• _RECORD SET_:
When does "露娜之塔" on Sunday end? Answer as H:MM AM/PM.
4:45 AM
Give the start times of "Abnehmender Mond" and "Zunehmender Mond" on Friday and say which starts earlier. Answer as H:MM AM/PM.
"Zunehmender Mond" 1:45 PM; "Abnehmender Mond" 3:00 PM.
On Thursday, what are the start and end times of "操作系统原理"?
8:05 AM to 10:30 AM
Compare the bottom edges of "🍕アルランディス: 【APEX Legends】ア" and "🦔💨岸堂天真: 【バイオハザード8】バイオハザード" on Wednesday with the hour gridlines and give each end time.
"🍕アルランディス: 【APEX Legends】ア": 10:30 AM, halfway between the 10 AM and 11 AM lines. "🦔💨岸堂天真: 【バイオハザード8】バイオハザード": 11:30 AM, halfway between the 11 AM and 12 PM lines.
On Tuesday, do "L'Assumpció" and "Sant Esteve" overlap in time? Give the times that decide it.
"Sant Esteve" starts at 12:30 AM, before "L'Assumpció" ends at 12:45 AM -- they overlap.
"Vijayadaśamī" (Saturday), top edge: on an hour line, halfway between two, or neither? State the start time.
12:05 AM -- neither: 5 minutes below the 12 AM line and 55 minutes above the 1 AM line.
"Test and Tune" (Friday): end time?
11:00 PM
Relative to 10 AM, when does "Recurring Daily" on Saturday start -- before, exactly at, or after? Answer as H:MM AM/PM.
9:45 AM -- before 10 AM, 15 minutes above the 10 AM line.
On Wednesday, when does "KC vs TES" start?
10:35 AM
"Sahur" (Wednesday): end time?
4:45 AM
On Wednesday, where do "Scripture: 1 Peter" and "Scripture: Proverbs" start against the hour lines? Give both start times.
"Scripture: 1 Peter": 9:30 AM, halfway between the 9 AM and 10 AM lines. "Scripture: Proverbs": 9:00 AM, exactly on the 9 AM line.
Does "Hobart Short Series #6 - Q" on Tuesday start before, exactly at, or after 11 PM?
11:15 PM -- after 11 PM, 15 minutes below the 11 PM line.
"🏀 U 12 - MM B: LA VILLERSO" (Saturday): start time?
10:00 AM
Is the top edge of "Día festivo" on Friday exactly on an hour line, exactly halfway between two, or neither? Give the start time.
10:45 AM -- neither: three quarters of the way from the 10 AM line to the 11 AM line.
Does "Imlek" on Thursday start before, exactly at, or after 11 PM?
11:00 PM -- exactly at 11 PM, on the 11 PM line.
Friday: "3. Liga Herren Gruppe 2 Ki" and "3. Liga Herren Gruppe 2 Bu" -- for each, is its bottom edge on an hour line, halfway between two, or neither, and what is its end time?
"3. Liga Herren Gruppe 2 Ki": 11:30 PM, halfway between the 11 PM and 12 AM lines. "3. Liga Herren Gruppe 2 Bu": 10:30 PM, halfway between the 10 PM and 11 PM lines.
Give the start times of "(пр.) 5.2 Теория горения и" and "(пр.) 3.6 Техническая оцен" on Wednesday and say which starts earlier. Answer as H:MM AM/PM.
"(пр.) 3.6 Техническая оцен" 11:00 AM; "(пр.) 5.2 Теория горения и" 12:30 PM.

• _TASK OBJECTIVE_:
Count the lines in the data above that contain the string "Mond", treating uppercase and lowercase as different. Reply with the number only.

• _RESULT OF THE EXERCISE_:
2